---------- Data entries

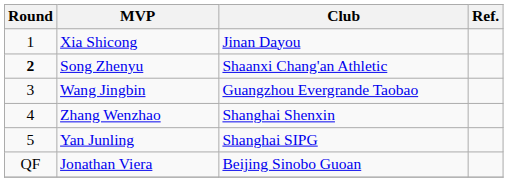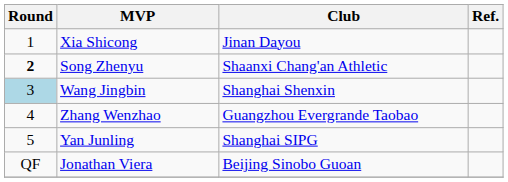Wang Jingbin | Round: no background -> lightblue background
Wang Jingbin | Club: Guangzhou Evergrande Taobao -> Shanghai Shenxin
Zhang Wenzhao | Club: Shanghai Shenxin -> Guangzhou Evergrande Taobao
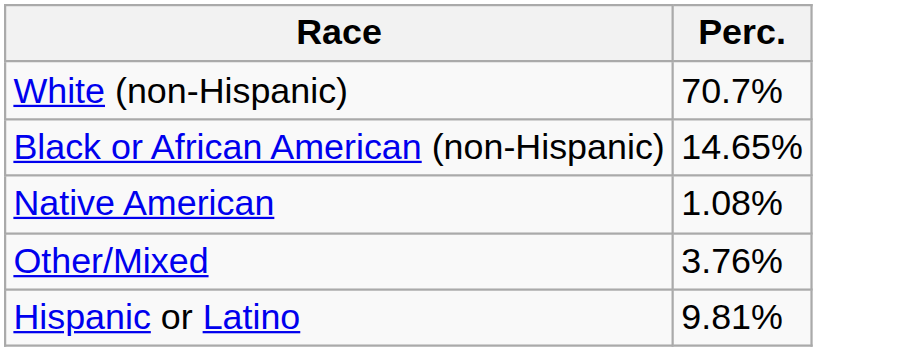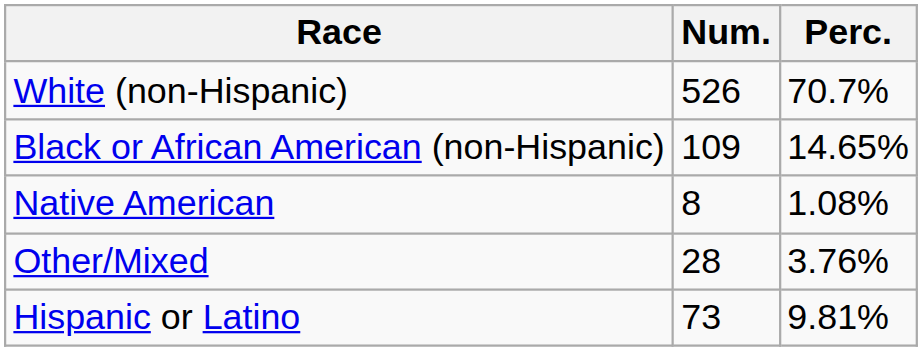+ column: Num. | 526 | 109 | 8 | 28 | 73
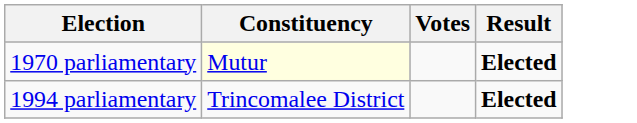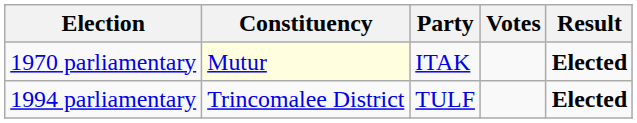+ column: Party | ITAK | TULF
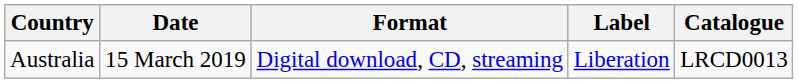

--------------------

Your instructions
Copy every line of the listing above without any change, and leave the pictures out of your copy.

Result of the task
Wang Jingbin | Round: no background -> lightblue background
Wang Jingbin | Club: Guangzhou Evergrande Taobao -> Shanghai Shenxin
Zhang Wenzhao | Club: Shanghai Shenxin -> Guangzhou Evergrande Taobao
+ column: Num. | 526 | 109 | 8 | 28 | 73
+ column: Party | ITAK | TULF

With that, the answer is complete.